New Company Looks to Produce Space Based Solar Power Within a Decade

Written by Nancy Atkinson

Solar Collecting Satellite. Image courtesy of Mafic Studios.

Is space-based solar power (SBSP) a technology whose time has come? The concept and even some of the hardware for harnessing energy from the sun with orbiting solar arrays has been around for some time. But the biggest challenge for making the concept a reality, says entrepreneur Peter Sage of Space Energy, Inc., is that SBSP has never been commercially viable. But that could be changing. Space Energy, Inc. has assembled an impressive team of scientists, engineers and business people, putting together what Sage calls "a rock-solid commercial platform" for their company. And given the current looming issues of growing energy needs and climate change, Space Energy, Inc. could be in the right place at the right time.

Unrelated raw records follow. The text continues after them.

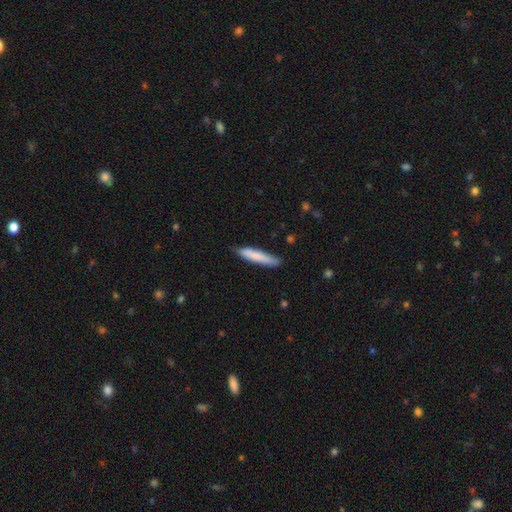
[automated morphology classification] Smooth or featured?
  - smooth: 78% *
  - featured or disk: 16%
  - star or artifact: 6%
How rounded?
  - cigar-shaped: 89% *
  - in between: 10%
  - round: 1%
Merging?
  - none: 81% *
  - minor disturbance: 15%
  - major disturbance: 2%
  - merger: 1%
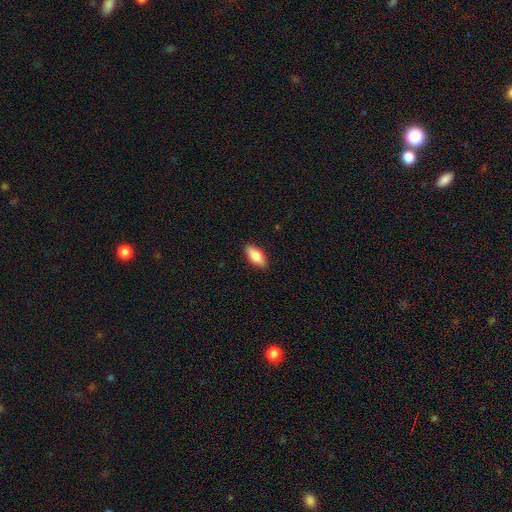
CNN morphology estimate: smooth 79%, featured or disk 15%, star or artifact 6%. Down the decision tree: how rounded — in between (84%); merging — none (88%).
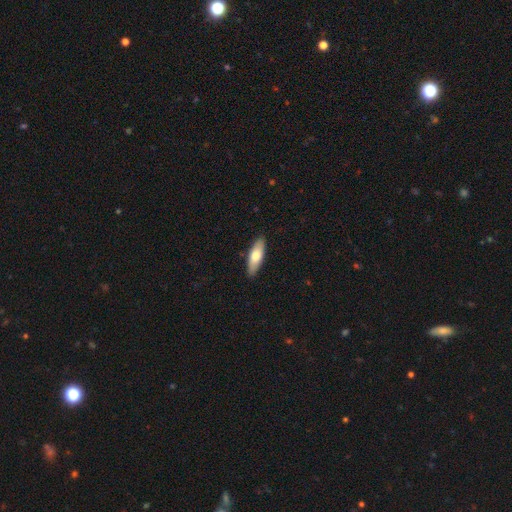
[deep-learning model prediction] A smooth galaxy with no disk features (71%) that is in between round and cigar-shaped (61%).

Vote fractions:
- Smooth or featured? smooth: 71% / featured or disk: 23% / star or artifact: 5%
- How rounded? in between: 61% / cigar-shaped: 37% / round: 2%
- Merging? none: 88% / minor disturbance: 9% / major disturbance: 2% / merger: 1%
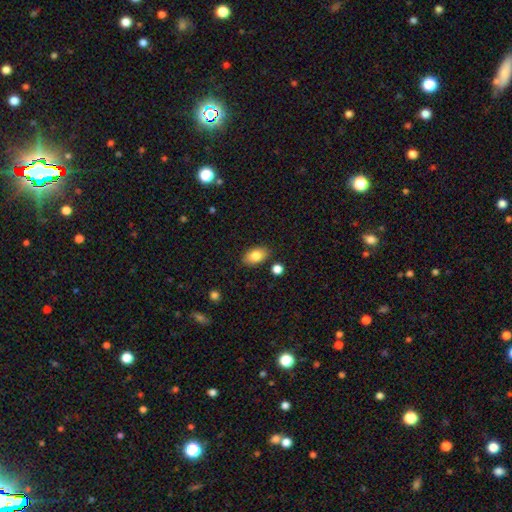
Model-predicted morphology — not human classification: Smooth or featured?
  - smooth: 80% *
  - featured or disk: 12%
  - star or artifact: 8%
How rounded?
  - in between: 89% *
  - round: 9%
  - cigar-shaped: 2%
Merging?
  - none: 85% *
  - minor disturbance: 10%
  - merger: 3%
  - major disturbance: 2%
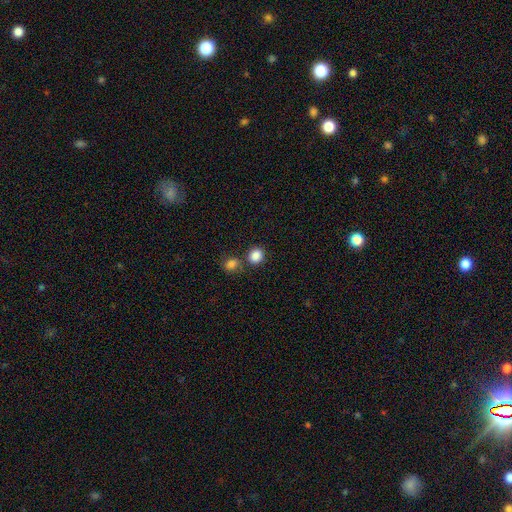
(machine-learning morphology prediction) smooth 86%, star or artifact 10%, featured or disk 4%. Down the decision tree: how rounded — round (69%); merging — none (66%).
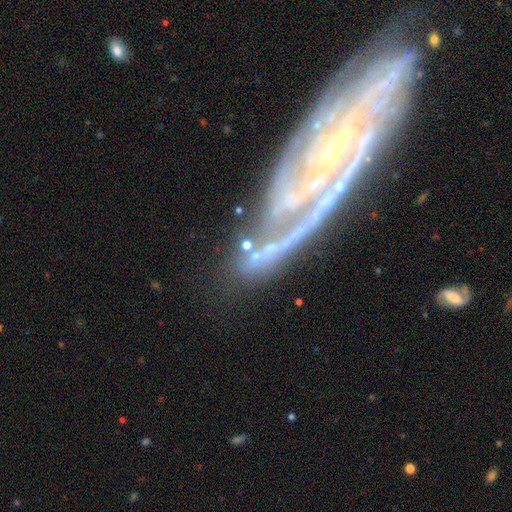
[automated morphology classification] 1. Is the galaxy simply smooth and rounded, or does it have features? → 52% featured or disk, 24% star or artifact, 24% smooth.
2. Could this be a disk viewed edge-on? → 77% no, 23% yes.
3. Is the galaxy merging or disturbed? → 44% none, 23% major disturbance, 17% minor disturbance, 15% merger.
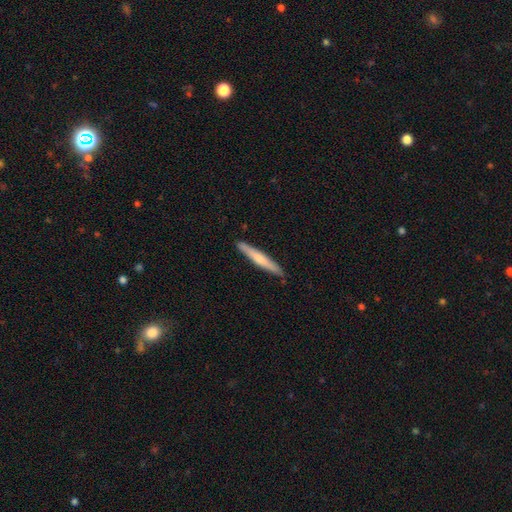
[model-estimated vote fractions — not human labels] smooth-or-featured: smooth: 54% | featured or disk: 40% | star or artifact: 6%
  how-rounded: cigar-shaped: 95% | in between: 4% | round: 1%
  merging: none: 89% | minor disturbance: 9% | major disturbance: 1% | merger: 1%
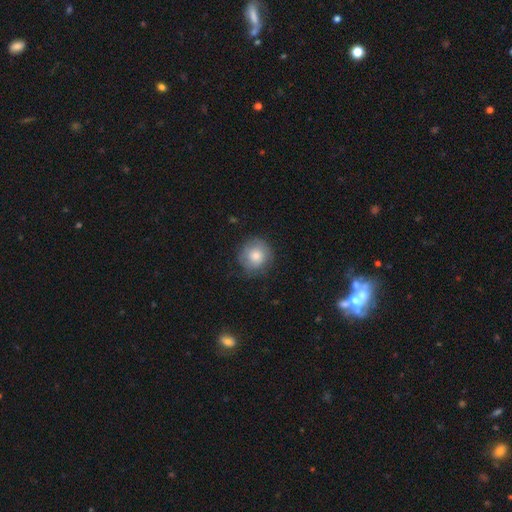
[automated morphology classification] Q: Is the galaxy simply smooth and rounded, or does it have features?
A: smooth — 69%.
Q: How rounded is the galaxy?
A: round — 89%.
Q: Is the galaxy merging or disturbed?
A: none — 75%.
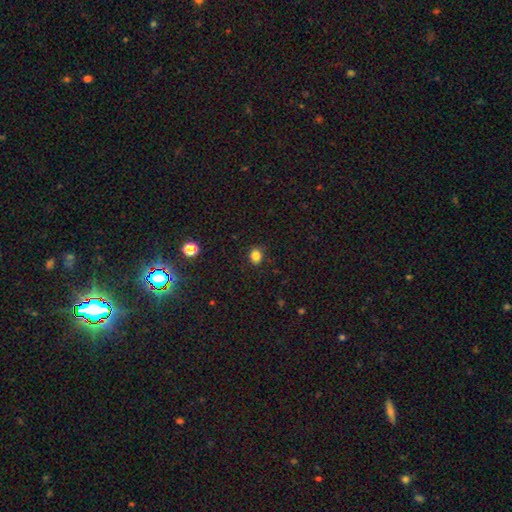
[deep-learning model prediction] Smooth or featured: smooth — 84% (star or artifact — 12%)
How rounded: round — 60% (in between — 39%)
Merging: none — 86% (minor disturbance — 10%)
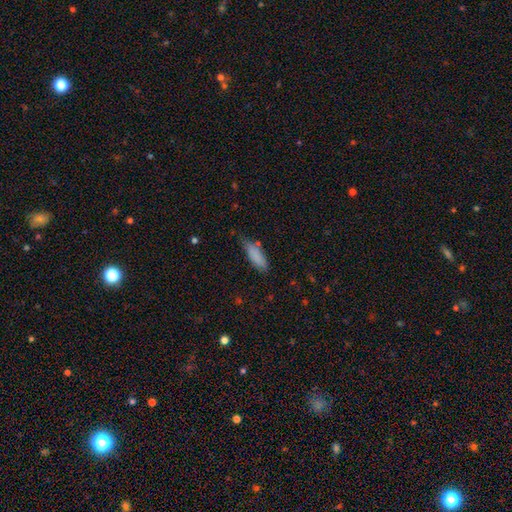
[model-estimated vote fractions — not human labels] This appears to be a smooth galaxy with no disk features (85%) that is in between round and cigar-shaped (62%). Merging: none (62%).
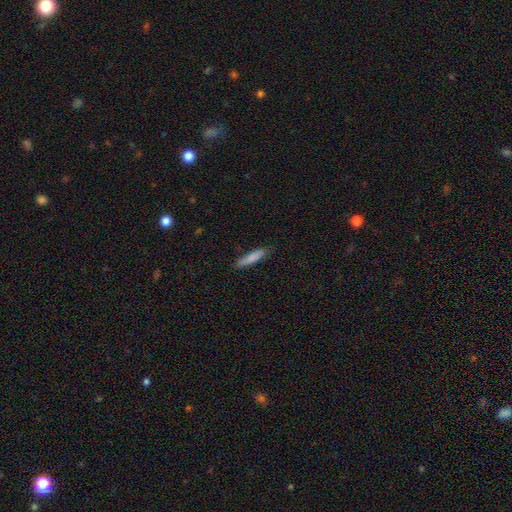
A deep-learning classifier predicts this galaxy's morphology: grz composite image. It shows a smooth galaxy with no disk features (79%) that is cigar-shaped (88%). Merging: none (85%).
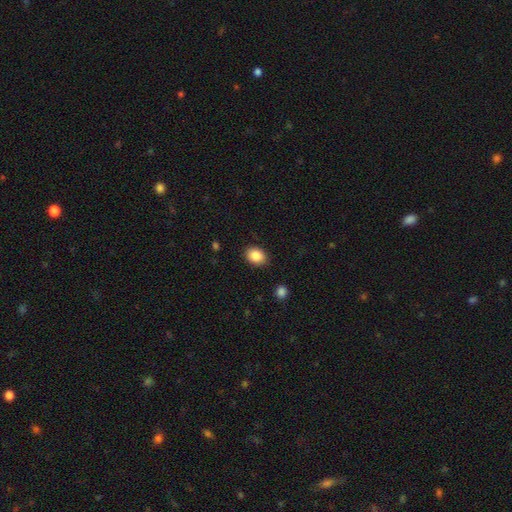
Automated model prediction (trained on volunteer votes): The model was most divided on "how rounded": in between: 61%, round: 38%, cigar-shaped: 1%. More confident: merging — none (87%); smooth or featured — smooth (87%).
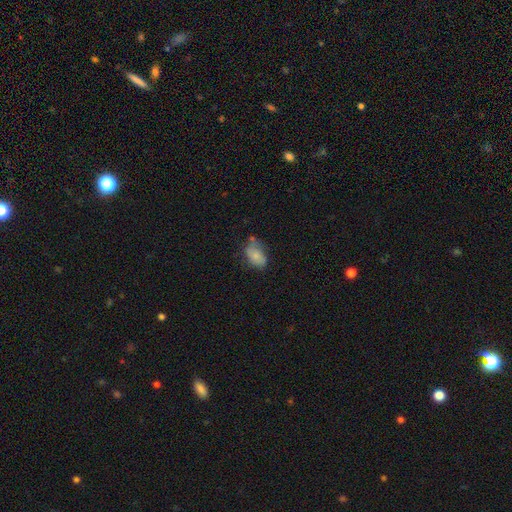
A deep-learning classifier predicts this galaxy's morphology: type=smooth (78%); roundness=in between (90%); merging=none (55%).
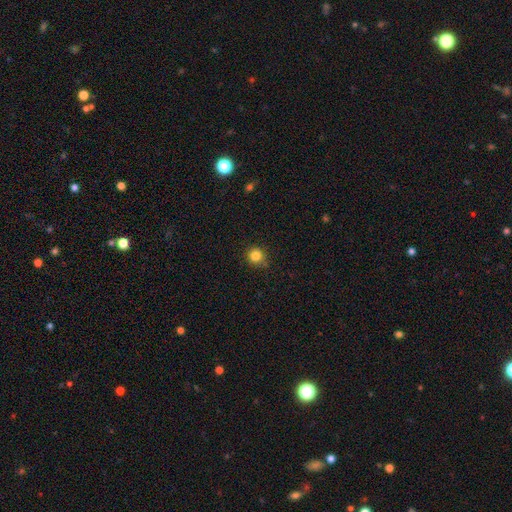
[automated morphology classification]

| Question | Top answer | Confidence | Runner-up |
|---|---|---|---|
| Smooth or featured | smooth | 84% | star or artifact (12%) |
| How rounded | round | 93% | in between (6%) |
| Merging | none | 86% | minor disturbance (10%) |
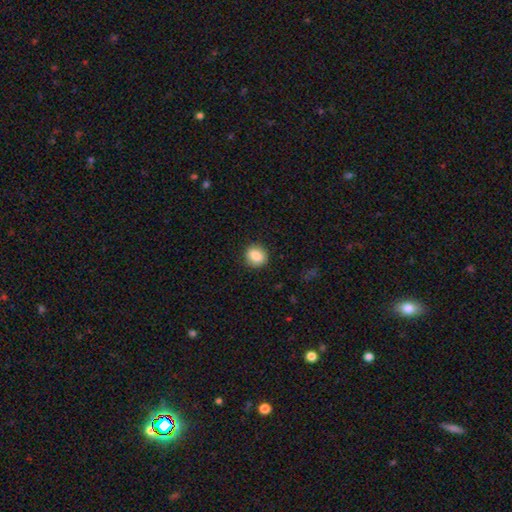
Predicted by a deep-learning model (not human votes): Smooth or featured?
  - smooth: 86% *
  - star or artifact: 8%
  - featured or disk: 5%
How rounded?
  - round: 79% *
  - in between: 20%
  - cigar-shaped: 1%
Merging?
  - none: 88% *
  - minor disturbance: 8%
  - major disturbance: 2%
  - merger: 1%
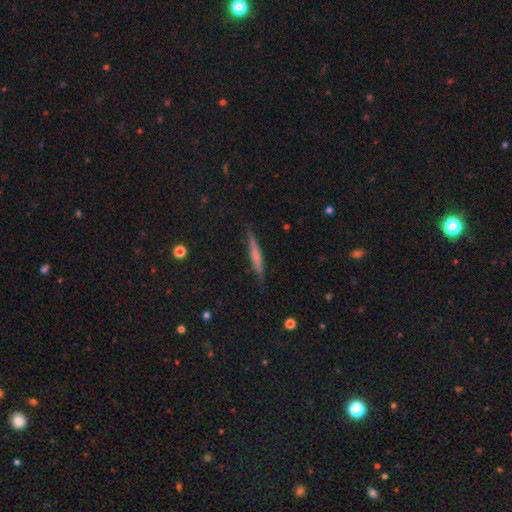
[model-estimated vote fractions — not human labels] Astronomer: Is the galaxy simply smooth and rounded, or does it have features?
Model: smooth — 49% (runner-up: featured or disk, 43%).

"Although it’s a very grandiose vision, it makes total sense," Sage told Universe Today. "This is an inevitable technology; it's going to happen. If we can put solar panels in space where the sun shines 24 hours a day, if we have a safe way of transmitting the energy to Earth and broadcasting it anywhere, that is a serious game changer." If everything falls into place for this company, they could be producing commercially available SBSP within a decade.
 

The basic concept of SBSP is having solar cells in space collecting energy from sun, then converting the energy into a low intensity microwave beam, sending it down to Earth where it is collected on a rectenna, and then fed into the power grid to provide electricity. Almost 200 million gigawatts of solar energy is beamed towards the Earth every second, which is more energy than our civilization has used since the dawn of the electrical age. We only need a way to harness that energy and make it usable.

Space Energy, Inc.'s vision is to help create an energy-independent world, and improve the lives of millions of people by bringing a source of safe, clean energy to the planet from space. They are looking to become the world's leading, and perhaps the first, SBSP enterprise.
 

Solar collector beaming energy to Earth. Image courtesy Mafic Studios.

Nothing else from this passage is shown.